--- Qué se pide ---
#1 Según el texto sobre la línea del menor esfuerzo, ¿cuál es la clave de la movilidad social ascendente?
#2 Reproduce sin cambios el pasaje del texto sobre la línea del menor esfuerzo que comienza con "El producto resultante" y sigue hasta "sin dejar huellas.".

--- Texto extraído ---
__________________________________________________

La línea del menor esfuerzo es una posición cultural enraizada en la conciencia de la mayoría de los guajiros que lleva al facilismo. La pereza mental, propia de este estilo de vida, es una epidemia que genera el subdesarrollo y se cultiva desde temprana edad. Son la misma familia y la escuela las que están reproduciendo este modelo de conducta que aviva la mediocridad, la que se manifiesta en diferentes escenarios. No es casual que ocupemos los últimos puestos en competitividad a nivel nacional.
En casa los infantes aprenden de sus progenitores los atajos para terminar de cualquier manera, allí va implícito lo deshonesto, las labores asignadas. Generalmente alguien más tiene que emprender la misma tarea, sumando un esfuerzo adicional al necesario para hacer bien las cosas que no se hicieron desde el comienzo. Hacer lo menos posible por principio, lleva casi siempre a gastar más trabajo en la consecución de cualquier meta. Acostumbrarnos a eso ha producido un daño cultural de grandes proporciones, pero de dificil percepción.
La mayoría de las veces no se alcanza el mejor resultado posible, pero se padece del mal de complacerse con poco. Por lo que un logro pobre resulta satisfactorio y motivo de orgullo. En muchas situaciones se hace alarde de cosas insignificantes, puesto que el rasero o paradigma es por lo bajo. Si en casa se acostumbran a los hijos a que no hay que esforzarse, serán sin lugar a dudas unos fracasados, pues nunca se plantearán resultados excelentes o dificultosos en la vida.
En nuestro entorno conocemos familias que por más de cinco a seis generaciones se han mantenido inmersas en un nivel de vida muy bajo. Pero ni siquiera son conscientes de esa situación y siguen multiplicando y reproduciendo la baja escolaridad (generalmente por deserción), el hacinamiento, la promiscuidad, entre otras cosas, muy propias de los niveles inferiores de la escala social. Está probado que es la educación la clave de la movilidad social ascendente. Nuestros “líderes” políticos jamás han tenido eso como bandera.
El sistema escolar público, la educación superior incluida, también es un criadero de ese virus social. En muchas situaciones, docentes y discentes se ven atrapados también en esa escalada de la inactividad, donde compiten por hacer lo menos posible. Realizan únicamente lo obligado a hacer o lo que deben hacer en el día a día y no pueden posponer, inyectándole a la tarea el mínimo esfuerzo. Jamás aportan ninguna iniciativa personal. Como resultado, aportamos los bachilleres y profesionales menos preparados del país según las pruebas nacionales.
El producto resultante de esta crisis mental es la de una generación de niños, jóvenes y adultos conformistas, seres sin proyección, carácter ni personalidad. Mediocres condenados a pertenecer durante sus vidas a la más baja categoría de personas, a la de las grandes masas uniformes. Cerebros que permanecieron ociosos en la mejor parte de sus existencias, que nunca se plantearon algo nuevo, que llegan y se van del planeta sin dejar huellas.

__________________________________________________

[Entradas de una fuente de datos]
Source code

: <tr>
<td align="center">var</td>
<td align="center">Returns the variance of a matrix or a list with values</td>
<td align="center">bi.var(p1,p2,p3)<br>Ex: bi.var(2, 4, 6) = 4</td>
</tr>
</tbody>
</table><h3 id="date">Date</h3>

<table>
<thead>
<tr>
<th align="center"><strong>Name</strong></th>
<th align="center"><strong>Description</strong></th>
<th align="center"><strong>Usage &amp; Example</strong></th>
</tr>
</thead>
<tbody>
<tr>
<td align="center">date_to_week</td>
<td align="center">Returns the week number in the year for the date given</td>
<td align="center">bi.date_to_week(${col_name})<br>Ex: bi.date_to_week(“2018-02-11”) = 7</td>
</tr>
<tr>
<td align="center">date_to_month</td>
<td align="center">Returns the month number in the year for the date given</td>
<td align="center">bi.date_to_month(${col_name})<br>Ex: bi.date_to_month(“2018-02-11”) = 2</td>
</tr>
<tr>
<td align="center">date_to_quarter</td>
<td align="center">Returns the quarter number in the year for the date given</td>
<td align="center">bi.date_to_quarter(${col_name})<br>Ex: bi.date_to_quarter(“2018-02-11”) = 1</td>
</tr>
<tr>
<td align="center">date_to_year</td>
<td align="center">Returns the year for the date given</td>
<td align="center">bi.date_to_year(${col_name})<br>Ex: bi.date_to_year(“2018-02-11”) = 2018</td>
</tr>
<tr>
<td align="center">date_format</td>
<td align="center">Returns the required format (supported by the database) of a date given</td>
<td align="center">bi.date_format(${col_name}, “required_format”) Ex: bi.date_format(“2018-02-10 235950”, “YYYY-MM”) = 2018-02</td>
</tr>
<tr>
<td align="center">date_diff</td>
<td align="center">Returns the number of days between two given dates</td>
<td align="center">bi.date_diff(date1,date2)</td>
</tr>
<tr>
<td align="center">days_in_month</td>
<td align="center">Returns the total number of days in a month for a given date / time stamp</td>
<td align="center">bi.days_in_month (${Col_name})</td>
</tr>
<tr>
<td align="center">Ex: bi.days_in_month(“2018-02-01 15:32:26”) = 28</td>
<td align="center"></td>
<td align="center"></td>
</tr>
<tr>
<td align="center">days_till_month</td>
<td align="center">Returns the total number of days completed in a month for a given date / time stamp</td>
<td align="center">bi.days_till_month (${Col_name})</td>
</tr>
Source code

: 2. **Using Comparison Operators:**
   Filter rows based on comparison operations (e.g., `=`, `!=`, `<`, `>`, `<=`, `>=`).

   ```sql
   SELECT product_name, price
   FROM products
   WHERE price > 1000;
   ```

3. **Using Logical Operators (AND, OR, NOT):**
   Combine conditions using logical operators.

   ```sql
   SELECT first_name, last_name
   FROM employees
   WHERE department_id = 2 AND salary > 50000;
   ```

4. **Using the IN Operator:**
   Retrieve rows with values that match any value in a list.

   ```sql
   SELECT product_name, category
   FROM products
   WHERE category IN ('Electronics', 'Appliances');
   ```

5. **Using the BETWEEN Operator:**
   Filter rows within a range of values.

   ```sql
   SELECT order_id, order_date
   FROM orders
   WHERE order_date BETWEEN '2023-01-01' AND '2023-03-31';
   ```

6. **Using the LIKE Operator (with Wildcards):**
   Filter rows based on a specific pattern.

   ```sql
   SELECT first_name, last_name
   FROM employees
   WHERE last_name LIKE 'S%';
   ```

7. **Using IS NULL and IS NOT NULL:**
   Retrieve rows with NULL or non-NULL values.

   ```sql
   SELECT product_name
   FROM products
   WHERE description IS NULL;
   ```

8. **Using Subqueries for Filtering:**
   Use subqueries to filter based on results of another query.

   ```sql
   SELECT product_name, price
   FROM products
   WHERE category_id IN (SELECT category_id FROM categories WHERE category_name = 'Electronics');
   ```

__________________________________________________

--- Respuestas del ejercicio ---
#1 La educación.

#2
El producto resultante de esta crisis mental es la de una generación de niños, jóvenes y adultos conformistas, seres sin proyección, carácter ni personalidad. Mediocres condenados a pertenecer durante sus vidas a la más baja categoría de personas, a la de las grandes masas uniformes. Cerebros que permanecieron ociosos en la mejor parte de sus existencias, que nunca se plantearon algo nuevo, que llegan y se van del planeta sin dejar huellas.